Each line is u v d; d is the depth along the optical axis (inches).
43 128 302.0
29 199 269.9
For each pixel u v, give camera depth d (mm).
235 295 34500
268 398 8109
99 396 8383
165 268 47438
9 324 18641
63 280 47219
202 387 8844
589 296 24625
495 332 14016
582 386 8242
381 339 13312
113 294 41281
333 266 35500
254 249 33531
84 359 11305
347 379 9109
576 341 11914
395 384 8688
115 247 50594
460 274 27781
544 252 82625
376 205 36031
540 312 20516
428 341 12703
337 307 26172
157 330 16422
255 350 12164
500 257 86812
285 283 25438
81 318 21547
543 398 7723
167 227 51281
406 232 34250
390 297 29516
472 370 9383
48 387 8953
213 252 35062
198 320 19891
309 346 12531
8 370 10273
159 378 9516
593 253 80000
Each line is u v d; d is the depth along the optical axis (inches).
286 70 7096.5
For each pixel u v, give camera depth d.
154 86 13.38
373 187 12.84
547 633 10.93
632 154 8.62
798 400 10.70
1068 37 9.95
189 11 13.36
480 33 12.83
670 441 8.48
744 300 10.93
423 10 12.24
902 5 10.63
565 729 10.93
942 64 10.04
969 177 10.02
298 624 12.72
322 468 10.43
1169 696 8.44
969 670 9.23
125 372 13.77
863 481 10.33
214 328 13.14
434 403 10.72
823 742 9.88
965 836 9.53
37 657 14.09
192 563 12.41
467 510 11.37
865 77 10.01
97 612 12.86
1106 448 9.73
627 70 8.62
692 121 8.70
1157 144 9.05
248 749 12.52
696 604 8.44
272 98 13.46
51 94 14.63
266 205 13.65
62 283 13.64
* * *
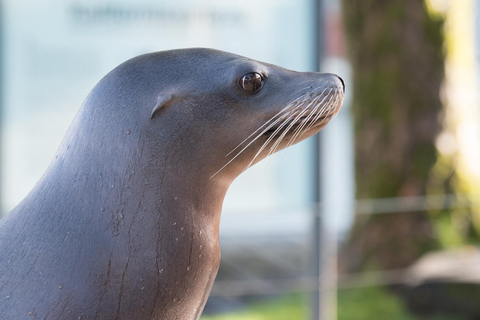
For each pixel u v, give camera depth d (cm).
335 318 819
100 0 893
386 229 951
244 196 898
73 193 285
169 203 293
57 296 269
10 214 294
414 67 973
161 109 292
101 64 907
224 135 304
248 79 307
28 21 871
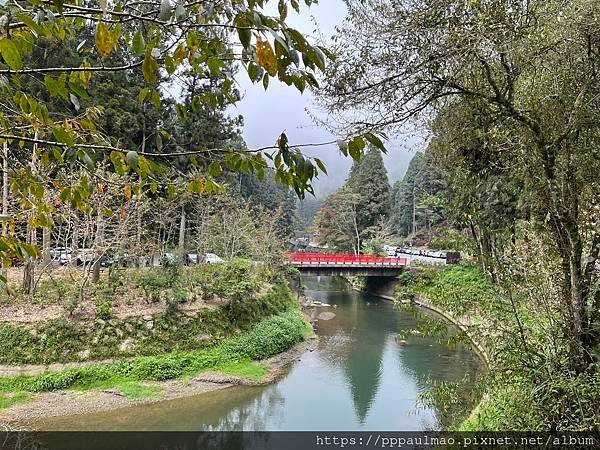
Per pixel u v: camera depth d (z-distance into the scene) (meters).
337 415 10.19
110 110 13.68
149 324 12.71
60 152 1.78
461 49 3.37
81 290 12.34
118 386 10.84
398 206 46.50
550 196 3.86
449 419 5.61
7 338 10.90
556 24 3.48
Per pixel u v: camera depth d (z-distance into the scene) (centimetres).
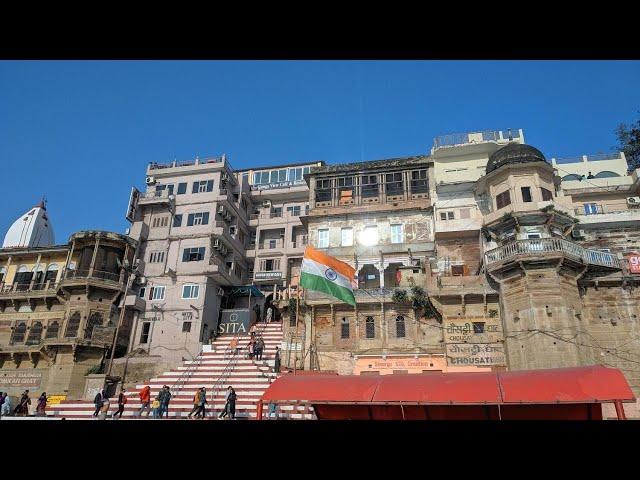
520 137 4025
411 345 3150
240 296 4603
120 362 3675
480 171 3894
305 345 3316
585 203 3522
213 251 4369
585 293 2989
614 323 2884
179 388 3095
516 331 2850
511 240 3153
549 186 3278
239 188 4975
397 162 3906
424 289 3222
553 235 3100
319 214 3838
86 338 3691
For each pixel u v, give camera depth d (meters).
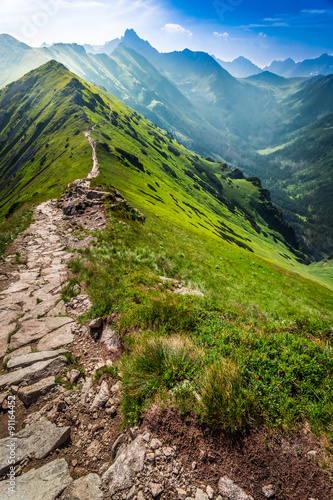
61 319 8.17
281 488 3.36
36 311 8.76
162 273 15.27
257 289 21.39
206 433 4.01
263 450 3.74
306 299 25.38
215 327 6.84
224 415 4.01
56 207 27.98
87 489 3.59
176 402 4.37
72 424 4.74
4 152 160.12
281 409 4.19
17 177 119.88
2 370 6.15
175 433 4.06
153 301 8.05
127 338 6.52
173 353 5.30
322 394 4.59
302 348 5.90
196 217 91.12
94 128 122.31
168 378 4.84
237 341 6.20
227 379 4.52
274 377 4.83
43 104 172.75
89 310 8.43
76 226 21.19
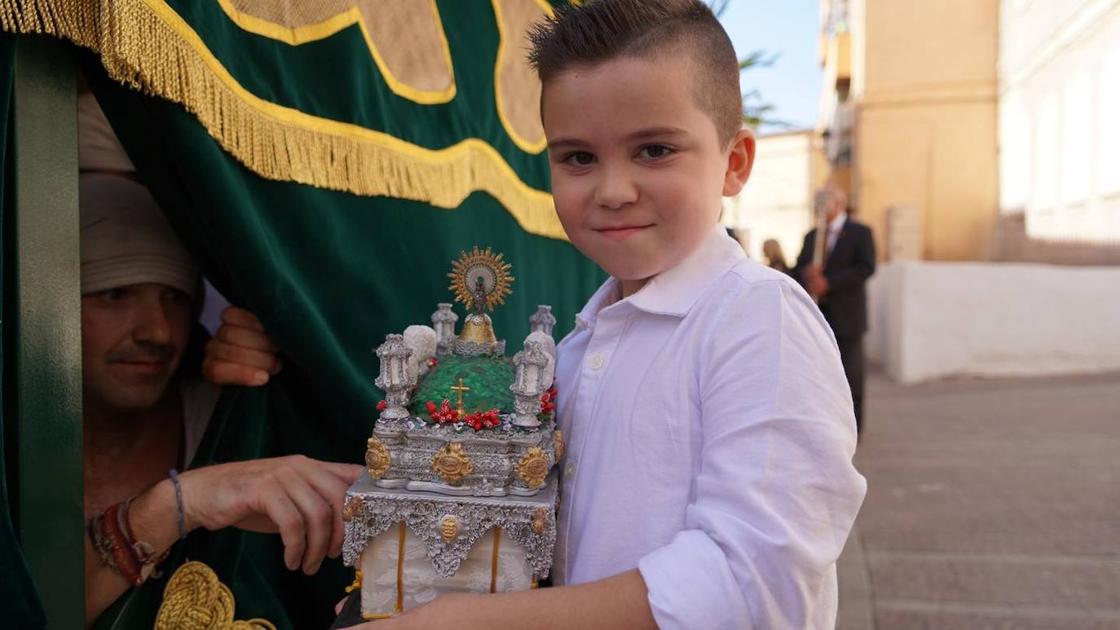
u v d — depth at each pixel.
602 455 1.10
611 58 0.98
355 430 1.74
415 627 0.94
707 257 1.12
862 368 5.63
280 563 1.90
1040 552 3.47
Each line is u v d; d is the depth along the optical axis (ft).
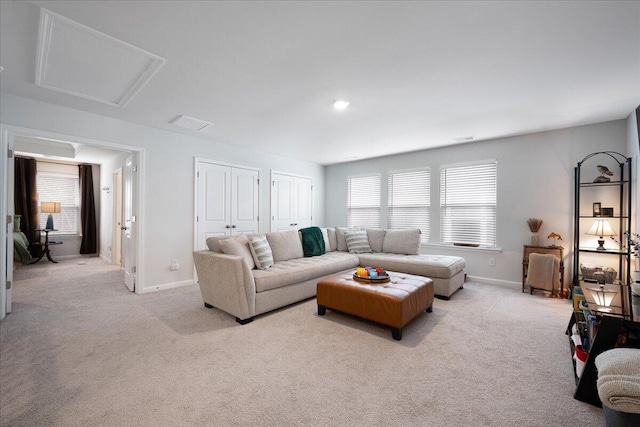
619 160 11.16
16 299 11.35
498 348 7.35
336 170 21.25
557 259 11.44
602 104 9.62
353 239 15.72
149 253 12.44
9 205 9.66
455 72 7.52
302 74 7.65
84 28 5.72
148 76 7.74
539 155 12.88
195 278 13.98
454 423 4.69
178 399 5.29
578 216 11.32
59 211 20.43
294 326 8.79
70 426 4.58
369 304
--
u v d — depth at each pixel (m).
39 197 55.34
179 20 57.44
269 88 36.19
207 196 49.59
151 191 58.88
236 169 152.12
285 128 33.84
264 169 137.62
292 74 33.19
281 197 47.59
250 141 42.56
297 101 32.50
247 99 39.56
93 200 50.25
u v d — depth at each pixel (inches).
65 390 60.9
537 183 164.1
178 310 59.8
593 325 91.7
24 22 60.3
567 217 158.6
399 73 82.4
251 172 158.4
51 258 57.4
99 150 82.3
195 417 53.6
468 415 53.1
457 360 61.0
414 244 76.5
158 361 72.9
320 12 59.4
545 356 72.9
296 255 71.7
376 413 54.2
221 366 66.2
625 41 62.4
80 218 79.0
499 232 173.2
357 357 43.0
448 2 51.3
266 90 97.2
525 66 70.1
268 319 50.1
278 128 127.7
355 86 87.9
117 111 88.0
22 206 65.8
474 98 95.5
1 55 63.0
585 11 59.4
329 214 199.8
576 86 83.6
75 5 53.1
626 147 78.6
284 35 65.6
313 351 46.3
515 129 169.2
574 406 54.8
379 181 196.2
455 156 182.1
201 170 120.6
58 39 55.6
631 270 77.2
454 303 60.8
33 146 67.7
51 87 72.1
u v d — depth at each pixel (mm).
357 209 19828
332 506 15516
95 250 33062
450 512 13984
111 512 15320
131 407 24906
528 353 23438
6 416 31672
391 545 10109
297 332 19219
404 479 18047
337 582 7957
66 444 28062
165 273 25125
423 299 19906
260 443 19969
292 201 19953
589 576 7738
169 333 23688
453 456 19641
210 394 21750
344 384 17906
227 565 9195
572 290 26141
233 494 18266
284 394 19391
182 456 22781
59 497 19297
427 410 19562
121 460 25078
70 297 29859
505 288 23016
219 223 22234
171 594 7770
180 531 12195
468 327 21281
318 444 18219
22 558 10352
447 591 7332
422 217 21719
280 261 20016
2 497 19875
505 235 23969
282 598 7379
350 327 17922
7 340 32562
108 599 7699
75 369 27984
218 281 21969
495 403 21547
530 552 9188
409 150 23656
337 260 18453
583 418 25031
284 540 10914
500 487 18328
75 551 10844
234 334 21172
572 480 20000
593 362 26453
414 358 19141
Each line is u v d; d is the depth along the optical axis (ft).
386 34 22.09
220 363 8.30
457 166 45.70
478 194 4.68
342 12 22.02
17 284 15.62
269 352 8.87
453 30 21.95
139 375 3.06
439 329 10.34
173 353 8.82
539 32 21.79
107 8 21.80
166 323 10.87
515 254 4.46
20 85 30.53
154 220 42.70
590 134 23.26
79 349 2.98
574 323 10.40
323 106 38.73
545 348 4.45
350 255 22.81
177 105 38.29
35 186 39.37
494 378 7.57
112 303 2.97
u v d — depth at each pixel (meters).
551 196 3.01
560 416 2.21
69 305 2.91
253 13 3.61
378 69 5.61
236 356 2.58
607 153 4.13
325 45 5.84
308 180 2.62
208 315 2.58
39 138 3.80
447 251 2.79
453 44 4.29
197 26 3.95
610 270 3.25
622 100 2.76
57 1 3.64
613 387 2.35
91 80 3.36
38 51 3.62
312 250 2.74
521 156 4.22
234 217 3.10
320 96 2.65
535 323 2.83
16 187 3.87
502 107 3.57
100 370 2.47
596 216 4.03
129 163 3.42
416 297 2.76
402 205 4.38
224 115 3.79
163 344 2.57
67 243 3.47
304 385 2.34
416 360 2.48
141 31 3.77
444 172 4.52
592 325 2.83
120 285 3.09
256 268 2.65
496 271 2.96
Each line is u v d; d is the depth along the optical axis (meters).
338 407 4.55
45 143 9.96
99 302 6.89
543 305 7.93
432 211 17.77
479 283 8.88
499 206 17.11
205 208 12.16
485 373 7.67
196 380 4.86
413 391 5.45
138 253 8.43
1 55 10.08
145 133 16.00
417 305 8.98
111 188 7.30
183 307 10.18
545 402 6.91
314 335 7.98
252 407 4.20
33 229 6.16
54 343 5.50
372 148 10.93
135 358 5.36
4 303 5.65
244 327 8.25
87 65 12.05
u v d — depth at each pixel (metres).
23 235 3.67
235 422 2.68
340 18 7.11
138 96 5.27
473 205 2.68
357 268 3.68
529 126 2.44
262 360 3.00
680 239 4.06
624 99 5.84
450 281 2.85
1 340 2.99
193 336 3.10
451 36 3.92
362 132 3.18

**Required work**
What you give back should be exactly the lines of the data above from the line with "75 369 27984" through the line with "362 132 3.18", both of those included, and nothing more.

**Output of the task**
75 369 27984
218 281 21969
495 403 21547
530 552 9188
409 150 23656
337 260 18453
583 418 25031
284 540 10914
500 487 18328
75 551 10844
234 334 21172
572 480 20000
593 362 26453
414 358 19141
Each line is u v d; d is the depth along the optical axis (ft).
386 34 22.09
220 363 8.30
457 166 45.70
478 194 4.68
342 12 22.02
17 284 15.62
269 352 8.87
453 30 21.95
139 375 3.06
439 329 10.34
173 353 8.82
539 32 21.79
107 8 21.80
166 323 10.87
515 254 4.46
20 85 30.53
154 220 42.70
590 134 23.26
79 349 2.98
574 323 10.40
323 106 38.73
545 348 4.45
350 255 22.81
177 105 38.29
35 186 39.37
494 378 7.57
112 303 2.97
u v d — depth at each pixel (meters).
551 196 3.01
560 416 2.21
69 305 2.91
253 13 3.61
378 69 5.61
236 356 2.58
607 153 4.13
325 45 5.84
308 180 2.62
208 315 2.58
39 138 3.80
447 251 2.79
453 44 4.29
197 26 3.95
610 270 3.25
622 100 2.76
57 1 3.64
613 387 2.35
91 80 3.36
38 51 3.62
312 250 2.74
521 156 4.22
234 217 3.10
320 96 2.65
535 323 2.83
16 187 3.87
502 107 3.57
100 370 2.47
596 216 4.03
129 163 3.42
416 297 2.76
402 205 4.38
224 115 3.79
163 344 2.57
67 243 3.47
304 385 2.34
416 360 2.48
141 31 3.77
444 172 4.52
592 325 2.83
120 285 3.09
256 268 2.65
496 271 2.96
Each line is u v d; d is the depth along the optical axis (meters).
338 407 4.55
45 143 9.96
99 302 6.89
543 305 7.93
432 211 17.77
479 283 8.88
499 206 17.11
205 208 12.16
485 373 7.67
196 380 4.86
413 391 5.45
138 253 8.43
1 55 10.08
145 133 16.00
417 305 8.98
111 188 7.30
183 307 10.18
545 402 6.91
314 335 7.98
252 407 4.20
33 229 6.16
54 343 5.50
372 148 10.93
135 358 5.36
4 303 5.65
244 327 8.25
87 65 12.05
u v d — depth at each pixel (metres).
23 235 3.67
235 422 2.68
340 18 7.11
138 96 5.27
473 205 2.68
357 268 3.68
529 126 2.44
262 360 3.00
680 239 4.06
624 99 5.84
450 281 2.85
1 340 2.99
193 336 3.10
451 36 3.92
362 132 3.18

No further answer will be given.